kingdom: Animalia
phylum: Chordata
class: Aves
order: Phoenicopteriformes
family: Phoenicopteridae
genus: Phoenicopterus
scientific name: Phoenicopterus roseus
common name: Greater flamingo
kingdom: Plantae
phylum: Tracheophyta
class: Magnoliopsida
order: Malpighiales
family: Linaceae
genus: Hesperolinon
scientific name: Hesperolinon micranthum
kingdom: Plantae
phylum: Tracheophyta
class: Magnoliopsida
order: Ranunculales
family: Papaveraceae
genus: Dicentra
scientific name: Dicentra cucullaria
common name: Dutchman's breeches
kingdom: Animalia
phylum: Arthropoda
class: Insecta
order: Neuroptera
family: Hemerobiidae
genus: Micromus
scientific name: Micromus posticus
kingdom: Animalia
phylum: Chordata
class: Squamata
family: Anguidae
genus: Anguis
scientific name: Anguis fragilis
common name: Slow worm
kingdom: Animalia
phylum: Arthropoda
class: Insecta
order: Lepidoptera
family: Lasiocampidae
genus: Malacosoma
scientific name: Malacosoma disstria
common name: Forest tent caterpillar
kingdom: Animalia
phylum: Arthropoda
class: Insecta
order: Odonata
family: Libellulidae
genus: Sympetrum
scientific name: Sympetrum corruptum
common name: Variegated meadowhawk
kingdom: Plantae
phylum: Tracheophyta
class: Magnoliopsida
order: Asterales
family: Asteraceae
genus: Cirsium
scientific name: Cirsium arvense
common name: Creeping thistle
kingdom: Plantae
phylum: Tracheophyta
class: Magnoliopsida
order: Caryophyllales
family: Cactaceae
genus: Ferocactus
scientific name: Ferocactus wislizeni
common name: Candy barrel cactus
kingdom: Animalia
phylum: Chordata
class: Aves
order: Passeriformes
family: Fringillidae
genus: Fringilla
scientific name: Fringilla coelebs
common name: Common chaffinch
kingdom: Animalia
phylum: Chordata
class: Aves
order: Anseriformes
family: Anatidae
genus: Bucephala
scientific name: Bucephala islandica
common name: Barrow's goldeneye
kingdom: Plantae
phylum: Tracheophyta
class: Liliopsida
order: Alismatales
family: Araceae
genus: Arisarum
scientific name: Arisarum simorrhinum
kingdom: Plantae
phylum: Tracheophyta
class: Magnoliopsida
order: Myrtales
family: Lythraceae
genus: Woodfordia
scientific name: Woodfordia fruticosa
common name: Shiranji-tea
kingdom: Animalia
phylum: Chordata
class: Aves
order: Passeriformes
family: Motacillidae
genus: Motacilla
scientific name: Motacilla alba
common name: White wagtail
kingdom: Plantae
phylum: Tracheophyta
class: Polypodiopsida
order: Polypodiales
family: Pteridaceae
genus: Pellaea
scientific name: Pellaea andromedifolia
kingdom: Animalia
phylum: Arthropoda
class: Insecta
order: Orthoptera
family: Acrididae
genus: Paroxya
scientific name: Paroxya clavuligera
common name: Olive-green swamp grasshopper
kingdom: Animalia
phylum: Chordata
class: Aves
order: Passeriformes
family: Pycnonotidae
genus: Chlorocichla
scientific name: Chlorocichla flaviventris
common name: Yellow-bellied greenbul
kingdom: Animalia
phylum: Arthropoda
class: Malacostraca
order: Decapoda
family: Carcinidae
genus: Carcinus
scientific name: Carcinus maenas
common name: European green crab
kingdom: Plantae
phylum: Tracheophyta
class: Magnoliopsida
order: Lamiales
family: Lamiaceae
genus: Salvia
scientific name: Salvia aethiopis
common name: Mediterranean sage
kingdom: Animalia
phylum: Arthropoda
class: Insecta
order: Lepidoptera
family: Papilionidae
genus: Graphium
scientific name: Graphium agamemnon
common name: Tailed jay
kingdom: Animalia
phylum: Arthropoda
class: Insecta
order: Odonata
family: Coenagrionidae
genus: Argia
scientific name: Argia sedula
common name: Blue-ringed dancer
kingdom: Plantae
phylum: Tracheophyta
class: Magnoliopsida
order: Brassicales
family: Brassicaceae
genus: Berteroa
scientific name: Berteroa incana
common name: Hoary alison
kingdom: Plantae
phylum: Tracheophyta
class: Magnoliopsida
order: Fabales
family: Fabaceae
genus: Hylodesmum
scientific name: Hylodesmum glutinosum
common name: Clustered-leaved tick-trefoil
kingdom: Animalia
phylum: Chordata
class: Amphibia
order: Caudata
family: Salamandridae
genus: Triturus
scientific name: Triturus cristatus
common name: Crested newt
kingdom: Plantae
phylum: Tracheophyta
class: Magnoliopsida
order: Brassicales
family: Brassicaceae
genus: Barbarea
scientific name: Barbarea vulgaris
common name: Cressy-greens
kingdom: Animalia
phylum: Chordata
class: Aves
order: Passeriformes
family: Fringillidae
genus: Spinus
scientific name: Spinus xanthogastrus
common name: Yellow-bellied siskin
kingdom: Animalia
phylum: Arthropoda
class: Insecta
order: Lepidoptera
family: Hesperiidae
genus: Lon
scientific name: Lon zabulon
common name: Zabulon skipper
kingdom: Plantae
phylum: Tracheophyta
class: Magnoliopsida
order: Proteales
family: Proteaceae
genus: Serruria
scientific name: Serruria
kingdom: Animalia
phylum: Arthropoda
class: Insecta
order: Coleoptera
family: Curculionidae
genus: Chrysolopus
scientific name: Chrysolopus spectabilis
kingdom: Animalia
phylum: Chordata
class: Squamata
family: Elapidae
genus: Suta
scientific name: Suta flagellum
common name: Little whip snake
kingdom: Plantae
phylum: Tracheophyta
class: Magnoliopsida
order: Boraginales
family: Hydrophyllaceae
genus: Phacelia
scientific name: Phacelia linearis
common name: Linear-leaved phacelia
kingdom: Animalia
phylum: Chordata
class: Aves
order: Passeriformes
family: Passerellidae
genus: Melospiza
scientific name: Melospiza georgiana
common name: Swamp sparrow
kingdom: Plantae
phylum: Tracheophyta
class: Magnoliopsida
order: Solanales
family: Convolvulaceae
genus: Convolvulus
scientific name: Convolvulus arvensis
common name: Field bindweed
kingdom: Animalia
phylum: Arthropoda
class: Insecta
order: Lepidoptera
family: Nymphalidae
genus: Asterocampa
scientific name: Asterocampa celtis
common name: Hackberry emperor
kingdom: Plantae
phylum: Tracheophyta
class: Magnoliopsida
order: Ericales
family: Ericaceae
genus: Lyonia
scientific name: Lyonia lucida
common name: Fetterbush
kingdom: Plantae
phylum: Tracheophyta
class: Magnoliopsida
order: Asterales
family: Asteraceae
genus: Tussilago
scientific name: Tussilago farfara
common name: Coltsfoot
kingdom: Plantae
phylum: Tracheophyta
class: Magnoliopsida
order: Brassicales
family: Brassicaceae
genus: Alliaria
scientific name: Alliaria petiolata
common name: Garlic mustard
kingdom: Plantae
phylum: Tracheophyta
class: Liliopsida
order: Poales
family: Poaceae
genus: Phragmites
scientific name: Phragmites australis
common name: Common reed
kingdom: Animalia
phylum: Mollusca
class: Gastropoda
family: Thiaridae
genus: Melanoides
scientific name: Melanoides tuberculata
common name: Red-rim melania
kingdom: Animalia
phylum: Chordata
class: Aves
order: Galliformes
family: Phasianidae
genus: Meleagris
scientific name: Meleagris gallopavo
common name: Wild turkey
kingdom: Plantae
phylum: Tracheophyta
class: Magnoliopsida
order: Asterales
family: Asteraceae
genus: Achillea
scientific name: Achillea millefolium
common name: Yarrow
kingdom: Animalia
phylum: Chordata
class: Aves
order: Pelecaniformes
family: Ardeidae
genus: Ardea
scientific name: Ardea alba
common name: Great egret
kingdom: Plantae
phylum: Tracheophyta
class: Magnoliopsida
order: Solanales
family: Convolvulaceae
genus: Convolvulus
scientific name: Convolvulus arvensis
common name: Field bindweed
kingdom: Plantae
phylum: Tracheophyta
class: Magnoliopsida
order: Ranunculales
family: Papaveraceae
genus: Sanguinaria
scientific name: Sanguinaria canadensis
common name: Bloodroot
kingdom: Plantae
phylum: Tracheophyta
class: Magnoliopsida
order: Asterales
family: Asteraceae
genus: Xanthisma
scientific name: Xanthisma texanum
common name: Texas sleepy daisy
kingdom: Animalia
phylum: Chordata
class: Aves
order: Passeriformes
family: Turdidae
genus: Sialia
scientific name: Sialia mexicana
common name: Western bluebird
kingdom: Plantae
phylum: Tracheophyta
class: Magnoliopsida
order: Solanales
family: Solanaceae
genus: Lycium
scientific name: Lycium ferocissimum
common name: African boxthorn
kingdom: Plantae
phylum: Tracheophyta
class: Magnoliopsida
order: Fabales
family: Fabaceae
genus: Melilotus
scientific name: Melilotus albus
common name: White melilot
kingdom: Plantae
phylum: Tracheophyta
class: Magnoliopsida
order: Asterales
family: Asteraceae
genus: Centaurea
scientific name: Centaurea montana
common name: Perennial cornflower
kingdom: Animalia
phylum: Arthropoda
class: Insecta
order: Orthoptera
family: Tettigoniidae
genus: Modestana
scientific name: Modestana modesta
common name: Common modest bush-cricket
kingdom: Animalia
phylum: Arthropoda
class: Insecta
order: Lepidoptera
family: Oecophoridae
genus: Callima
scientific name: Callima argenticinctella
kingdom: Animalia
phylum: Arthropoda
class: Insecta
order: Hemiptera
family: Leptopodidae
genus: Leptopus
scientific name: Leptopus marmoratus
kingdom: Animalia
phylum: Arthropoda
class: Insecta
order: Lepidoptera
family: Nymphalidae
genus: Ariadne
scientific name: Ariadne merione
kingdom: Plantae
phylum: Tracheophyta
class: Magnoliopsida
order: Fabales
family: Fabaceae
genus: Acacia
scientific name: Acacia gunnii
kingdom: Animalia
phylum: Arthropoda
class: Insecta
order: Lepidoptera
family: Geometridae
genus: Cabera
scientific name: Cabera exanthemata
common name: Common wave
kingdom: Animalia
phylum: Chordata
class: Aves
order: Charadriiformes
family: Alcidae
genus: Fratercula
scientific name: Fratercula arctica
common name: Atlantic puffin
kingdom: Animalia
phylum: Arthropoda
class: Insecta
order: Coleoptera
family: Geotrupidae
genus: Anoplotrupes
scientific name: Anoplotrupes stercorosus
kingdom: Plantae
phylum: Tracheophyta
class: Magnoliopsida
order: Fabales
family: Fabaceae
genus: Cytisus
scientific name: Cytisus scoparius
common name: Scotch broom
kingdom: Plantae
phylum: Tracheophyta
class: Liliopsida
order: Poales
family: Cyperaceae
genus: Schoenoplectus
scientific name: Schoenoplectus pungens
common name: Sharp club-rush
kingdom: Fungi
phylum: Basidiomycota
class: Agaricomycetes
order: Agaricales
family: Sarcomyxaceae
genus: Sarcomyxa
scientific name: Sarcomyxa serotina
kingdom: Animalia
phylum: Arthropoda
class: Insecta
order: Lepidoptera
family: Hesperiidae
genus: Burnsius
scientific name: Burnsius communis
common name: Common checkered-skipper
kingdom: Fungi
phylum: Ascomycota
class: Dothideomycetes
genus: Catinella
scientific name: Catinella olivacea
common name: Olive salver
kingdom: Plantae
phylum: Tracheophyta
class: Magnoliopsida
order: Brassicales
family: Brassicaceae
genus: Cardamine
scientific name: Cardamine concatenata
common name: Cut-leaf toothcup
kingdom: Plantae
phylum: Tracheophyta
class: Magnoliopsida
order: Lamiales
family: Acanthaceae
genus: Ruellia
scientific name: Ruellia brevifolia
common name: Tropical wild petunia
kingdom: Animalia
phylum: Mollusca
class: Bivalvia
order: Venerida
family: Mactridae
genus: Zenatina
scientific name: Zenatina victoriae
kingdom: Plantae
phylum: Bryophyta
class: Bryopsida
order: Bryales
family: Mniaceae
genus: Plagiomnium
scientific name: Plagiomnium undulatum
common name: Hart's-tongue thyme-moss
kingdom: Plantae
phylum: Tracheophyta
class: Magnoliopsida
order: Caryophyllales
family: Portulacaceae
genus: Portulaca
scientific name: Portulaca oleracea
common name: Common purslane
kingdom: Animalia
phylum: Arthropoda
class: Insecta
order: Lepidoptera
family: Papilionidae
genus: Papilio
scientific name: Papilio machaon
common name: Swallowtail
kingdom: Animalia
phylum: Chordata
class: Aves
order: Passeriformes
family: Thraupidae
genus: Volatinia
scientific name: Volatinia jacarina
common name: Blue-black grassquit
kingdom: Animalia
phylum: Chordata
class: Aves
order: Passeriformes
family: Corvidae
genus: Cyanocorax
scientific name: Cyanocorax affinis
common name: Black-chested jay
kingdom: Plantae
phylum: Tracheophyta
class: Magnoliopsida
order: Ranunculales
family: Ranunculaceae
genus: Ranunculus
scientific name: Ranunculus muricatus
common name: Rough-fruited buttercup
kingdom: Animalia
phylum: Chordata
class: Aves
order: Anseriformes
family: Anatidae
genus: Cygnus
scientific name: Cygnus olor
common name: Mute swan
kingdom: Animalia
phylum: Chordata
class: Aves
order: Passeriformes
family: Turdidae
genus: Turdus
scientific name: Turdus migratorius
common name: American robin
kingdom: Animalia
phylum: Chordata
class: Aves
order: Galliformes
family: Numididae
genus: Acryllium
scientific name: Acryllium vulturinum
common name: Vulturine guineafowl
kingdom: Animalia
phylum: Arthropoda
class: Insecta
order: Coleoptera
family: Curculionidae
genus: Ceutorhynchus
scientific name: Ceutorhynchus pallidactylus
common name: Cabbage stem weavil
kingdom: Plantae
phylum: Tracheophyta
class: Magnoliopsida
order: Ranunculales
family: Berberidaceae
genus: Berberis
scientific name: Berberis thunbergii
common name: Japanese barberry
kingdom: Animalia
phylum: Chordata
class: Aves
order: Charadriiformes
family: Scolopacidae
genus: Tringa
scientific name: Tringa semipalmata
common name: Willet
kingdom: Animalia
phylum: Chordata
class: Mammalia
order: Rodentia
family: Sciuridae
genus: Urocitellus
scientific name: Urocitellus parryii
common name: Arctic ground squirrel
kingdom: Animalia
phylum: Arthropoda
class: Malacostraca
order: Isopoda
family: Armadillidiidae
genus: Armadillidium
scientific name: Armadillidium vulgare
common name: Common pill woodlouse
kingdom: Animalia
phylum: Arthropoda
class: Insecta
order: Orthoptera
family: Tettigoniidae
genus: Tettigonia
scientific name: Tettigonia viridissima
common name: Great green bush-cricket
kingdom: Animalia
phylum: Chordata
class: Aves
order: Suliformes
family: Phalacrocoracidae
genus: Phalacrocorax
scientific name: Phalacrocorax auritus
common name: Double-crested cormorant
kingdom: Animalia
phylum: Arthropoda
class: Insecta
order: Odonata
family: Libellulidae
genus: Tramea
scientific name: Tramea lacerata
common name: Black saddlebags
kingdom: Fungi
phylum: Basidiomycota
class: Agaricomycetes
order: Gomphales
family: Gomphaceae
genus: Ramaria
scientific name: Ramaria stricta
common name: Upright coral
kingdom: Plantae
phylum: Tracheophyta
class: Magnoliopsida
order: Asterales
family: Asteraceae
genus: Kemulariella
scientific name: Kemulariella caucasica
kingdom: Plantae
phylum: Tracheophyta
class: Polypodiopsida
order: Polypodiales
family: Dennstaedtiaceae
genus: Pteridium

-.-.-

Print, unchanged, the lines above from the one containing "order: Ericales" down to the one containing "genus: Xanthisma", including both.

order: Ericales
family: Ericaceae
genus: Lyonia
scientific name: Lyonia lucida
common name: Fetterbush
kingdom: Plantae
phylum: Tracheophyta
class: Magnoliopsida
order: Asterales
family: Asteraceae
genus: Tussilago
scientific name: Tussilago farfara
common name: Coltsfoot
kingdom: Plantae
phylum: Tracheophyta
class: Magnoliopsida
order: Brassicales
family: Brassicaceae
genus: Alliaria
scientific name: Alliaria petiolata
common name: Garlic mustard
kingdom: Plantae
phylum: Tracheophyta
class: Liliopsida
order: Poales
family: Poaceae
genus: Phragmites
scientific name: Phragmites australis
common name: Common reed
kingdom: Animalia
phylum: Mollusca
class: Gastropoda
family: Thiaridae
genus: Melanoides
scientific name: Melanoides tuberculata
common name: Red-rim melania
kingdom: Animalia
phylum: Chordata
class: Aves
order: Galliformes
family: Phasianidae
genus: Meleagris
scientific name: Meleagris gallopavo
common name: Wild turkey
kingdom: Plantae
phylum: Tracheophyta
class: Magnoliopsida
order: Asterales
family: Asteraceae
genus: Achillea
scientific name: Achillea millefolium
common name: Yarrow
kingdom: Animalia
phylum: Chordata
class: Aves
order: Pelecaniformes
family: Ardeidae
genus: Ardea
scientific name: Ardea alba
common name: Great egret
kingdom: Plantae
phylum: Tracheophyta
class: Magnoliopsida
order: Solanales
family: Convolvulaceae
genus: Convolvulus
scientific name: Convolvulus arvensis
common name: Field bindweed
kingdom: Plantae
phylum: Tracheophyta
class: Magnoliopsida
order: Ranunculales
family: Papaveraceae
genus: Sanguinaria
scientific name: Sanguinaria canadensis
common name: Bloodroot
kingdom: Plantae
phylum: Tracheophyta
class: Magnoliopsida
order: Asterales
family: Asteraceae
genus: Xanthisma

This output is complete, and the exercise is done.